One reason for the SCZone’s success is “it includes six seaports that serve as a key logistical backbone for trade and industry, reinforcing the zone’s position as a regional hub for manufacturing and re-export activities,” said Gamal El-Din.
Another reason is “the flexibility of its one-stop-shop investor services, the readiness of infrastructure and utilities in line with international standards, and the institutional integration between its industrial zones and affiliated ports,” he told the media.
Lastly, there are “ongoing efforts to complete infrastructure and utility projects across all industrial ports, particularly amid rising investment demand, noting that these measures have strengthened the zone’s standing among global financial and business communities.”
GCC wish list
To unlock the full investment potential of the Red Sea coast and Eastern Desert, the government must recognize the evolving strategies of the GCC’s sovereign wealth funds (SWFs).
In fiscal year 2023/2024, data from the Central Bank of Egypt showed over 85% of FDI in Egypt came from Persian Gulf countries.
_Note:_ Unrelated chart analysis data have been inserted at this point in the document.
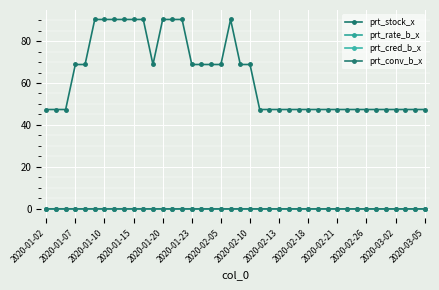

How many distinct data groups are displayed?

4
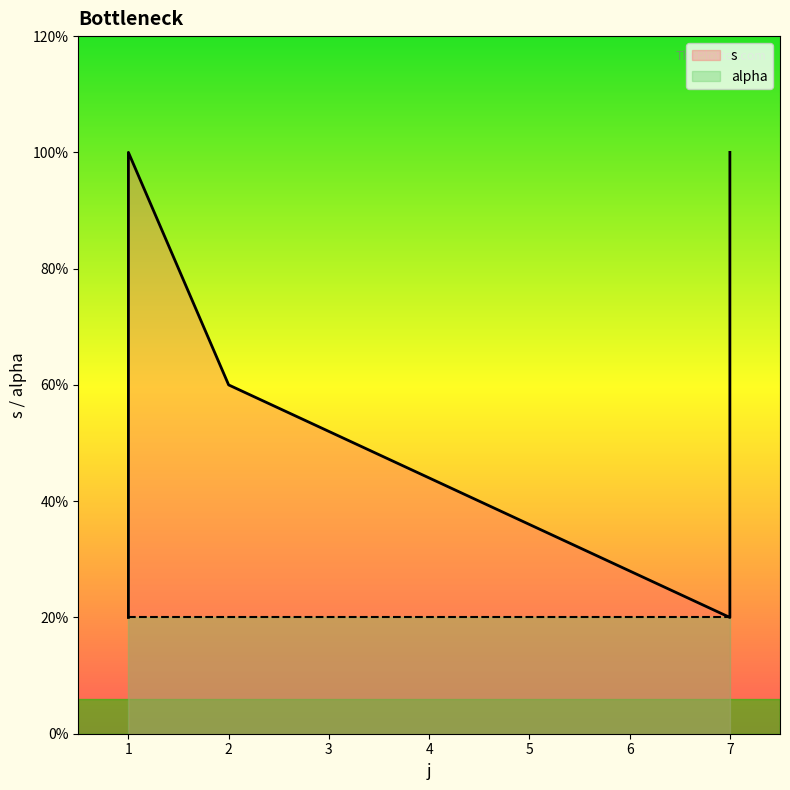

How many lines are shown in the chart?

1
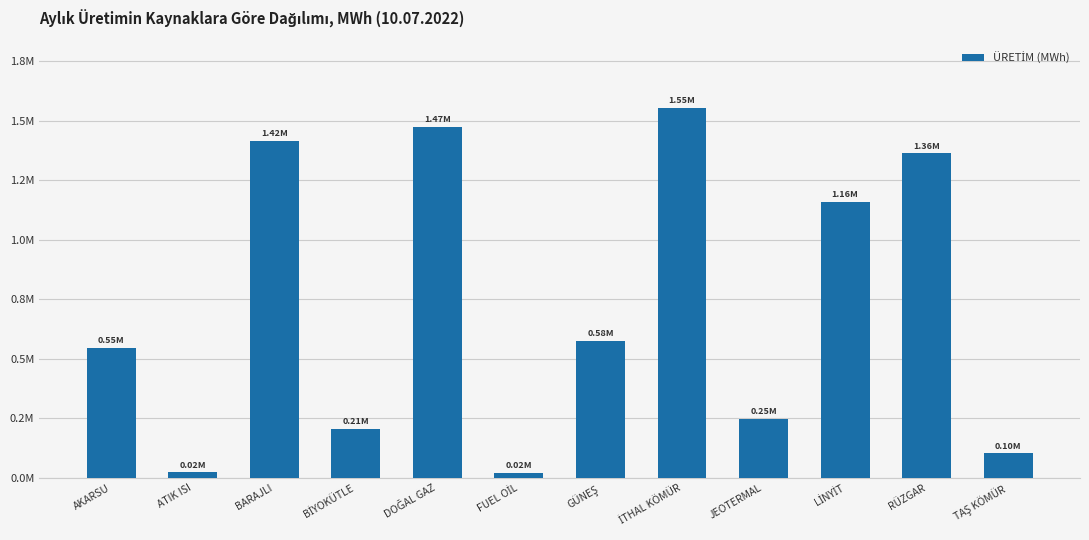

Does the chart contain any negative values?

No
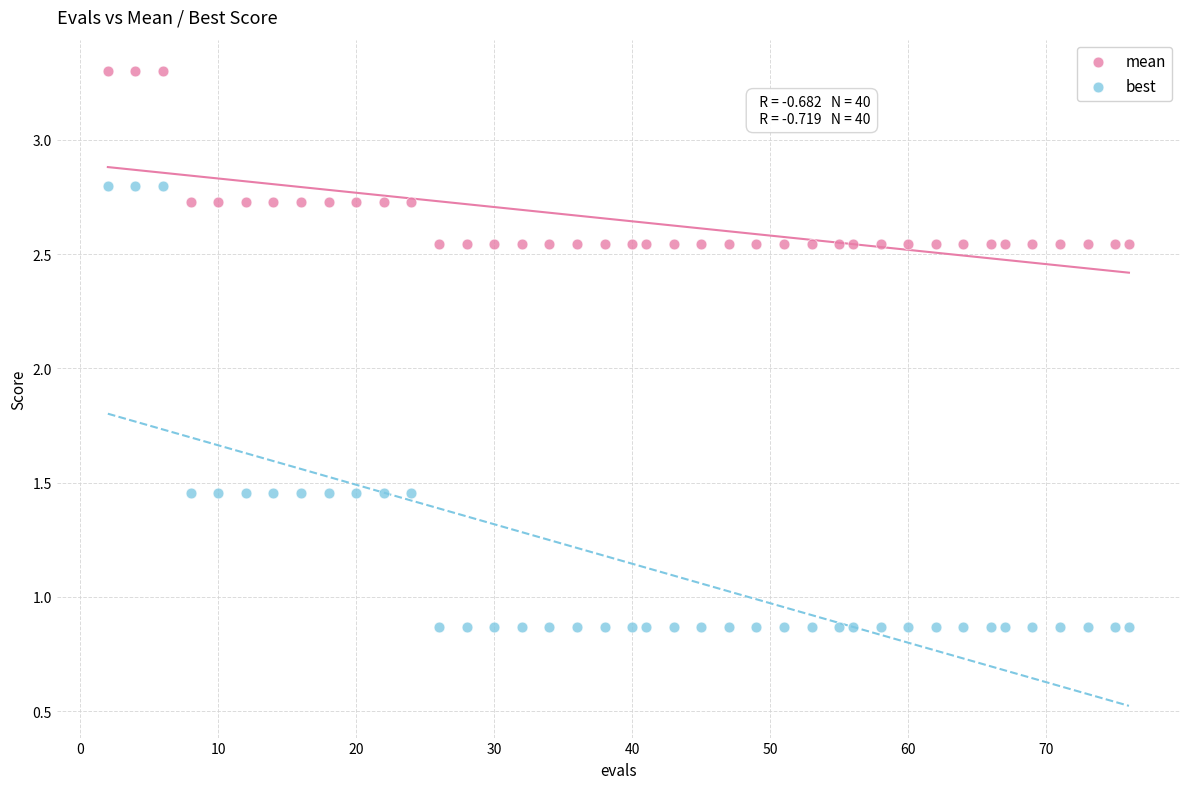

What is the X range (max minus min) for the scatter plot?

74.0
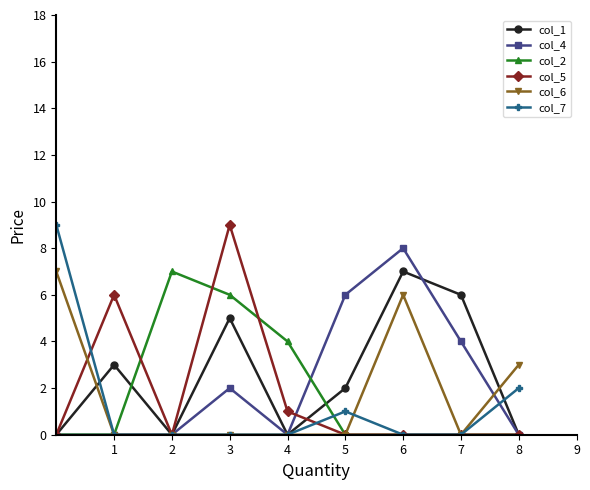

At how many categories does at least one series exceed 0?

9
Meanwhile, a report from the American University in Cairo (AUC) indicated that GCC cross-border investments are primarily made by each country’s SWF.
“The findings show that GCC SWFs prioritize investments in strategic sectors, geographical destinations and the private sector,” the AUC report noted. “These investments align closely with their respective [2030] national development plans [as well as their] respective geopolitical aspirations.”